Zen Buddhists say the primary goal of meditation is to find enlightenment, but if you have a goal to find enlightenment, it will never happen. If you achieve enlightenment, merely thinking you have pushes you out of enlightenment. That’s Zen in three lines. It’s a pleasure.

 

Finding your writing voice is a lot like achieving enlightenment. You must chase an ephemeral thing without chasing it. When you achieve it, thinking you have is enough to eliminate it, so you must have a voice without knowing you have a voice. Simples. 😁

 

In case you haven’t noticed, this week we’re talking about finding your voice.

 

You can never fully enter the writing sphere until you’ve found it. This idea is as ephemeral as mist, and yet we must make it a part of our everyday writing experience without having the goal of making it a part of our everyday writing experience.
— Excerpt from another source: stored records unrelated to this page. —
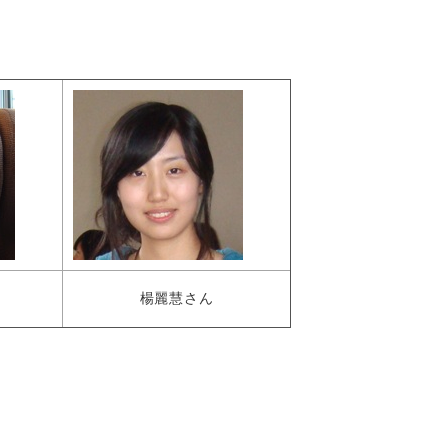
楊麗慧さん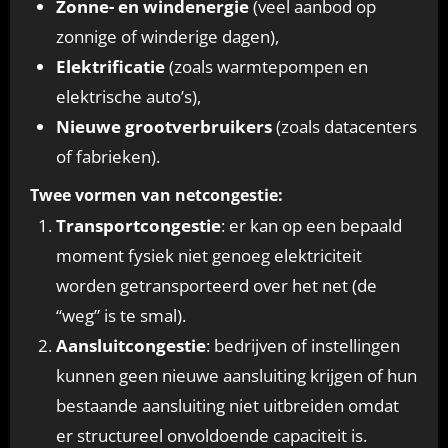
Zonne- en windenergie
(veel aanbod op
zonnige of winderige dagen),
Elektrificatie
(zoals warmtepompen en
elektrische auto’s),
Nieuwe grootverbruikers
(zoals datacenters
of fabrieken).
Twee vormen van netcongestie:
Transportcongestie
: er kan op een bepaald
moment fysiek niet genoeg elektriciteit
worden getransporteerd over het net (de
“weg” is te smal).
Aansluitcongestie
: bedrijven of instellingen
kunnen geen nieuwe aansluiting krijgen of hun
bestaande aansluiting niet uitbreiden omdat
er structureel onvoldoende capaciteit is.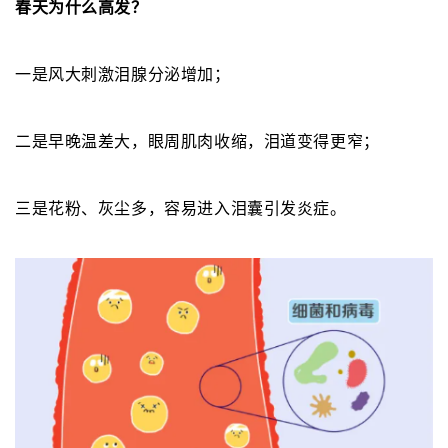
春天为什么高发？
一是风大刺激泪腺分泌增加；
二是早晚温差大，眼周肌肉收缩，泪道变得更窄；
三是花粉、灰尘多，容易进入泪囊引发炎症。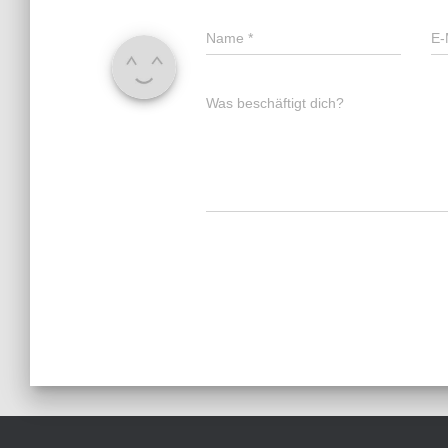
Name
*
E-
Was beschäftigt dich?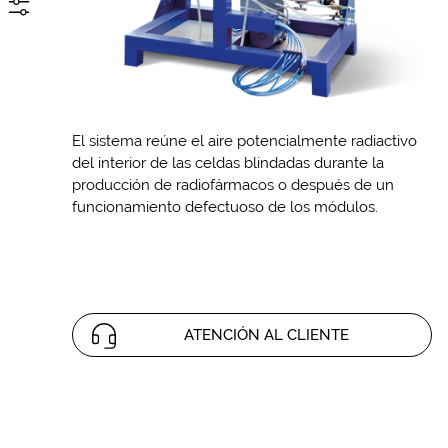
El sistema reúne el aire potencialmente radiactivo
del interior de las celdas blindadas durante la
producción de radiofármacos o después de un
funcionamiento defectuoso de los módulos.
ATENCIÓN AL CLIENTE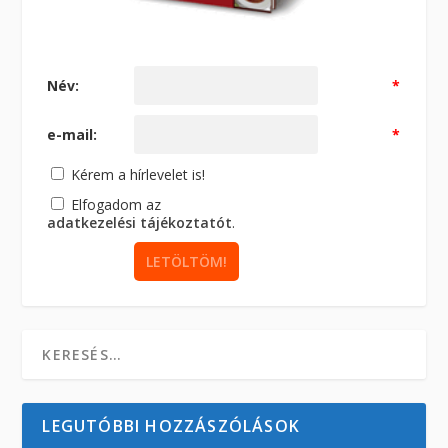
Név:
*
e-mail:
*
Kérem a hírlevelet is!
Elfogadom az
adatkezelési tájékoztatót
.
LEGUTÓBBI HOZZÁSZÓLÁSOK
The moment you see it, it disappears, so how do you achieve it?

 

I have one answer for you (and there are many): By eliminating pretentiousness from your work and learning how to be authentic when you write. You must find yourself. You must be willing to show yourself. You must find the happy place wherein you are free. The more confidence you build, the easier this will become, so the early years of writing are the time for building self-belief. This is why I nagged you to attend writing events—the capacity to see yourself as a writer will help you find your voice.

 

You must know who you are and how you think. You must be satisfied with the authenticity you bring to the page. You must become uninhibited. You must let your true self out when you write.

 

Young writers are often ostentatious. They show off their skills in a grand, cerebral display of pretentiousness. That’s why their work is often fat on fancy words and blunt stylistic elements. Auden said it well when he wrote, “I am very glad I shall never be twenty and have to go through the business again, the hours of fuss and fury, the conceit and the expense.”

 

Even the least evolved readers can spot ostentatiousness in writing. They might not be able to tell you what makes it so, but by god, they know it’s there, so you will always fail if you’re inauthentic.

 

To find your voice, you must get rid of your bullshit. You must try other people’s tricks for size. You must find out which tools work for you. In a sentence, you must experiment until you find yourself.  

 

You’ve been without a prompt for a while, but today I’m giving you a different exercise: Go into your files and post the one piece of work you believe demonstrates your writing voice the most. Let’s see how your feedback goes.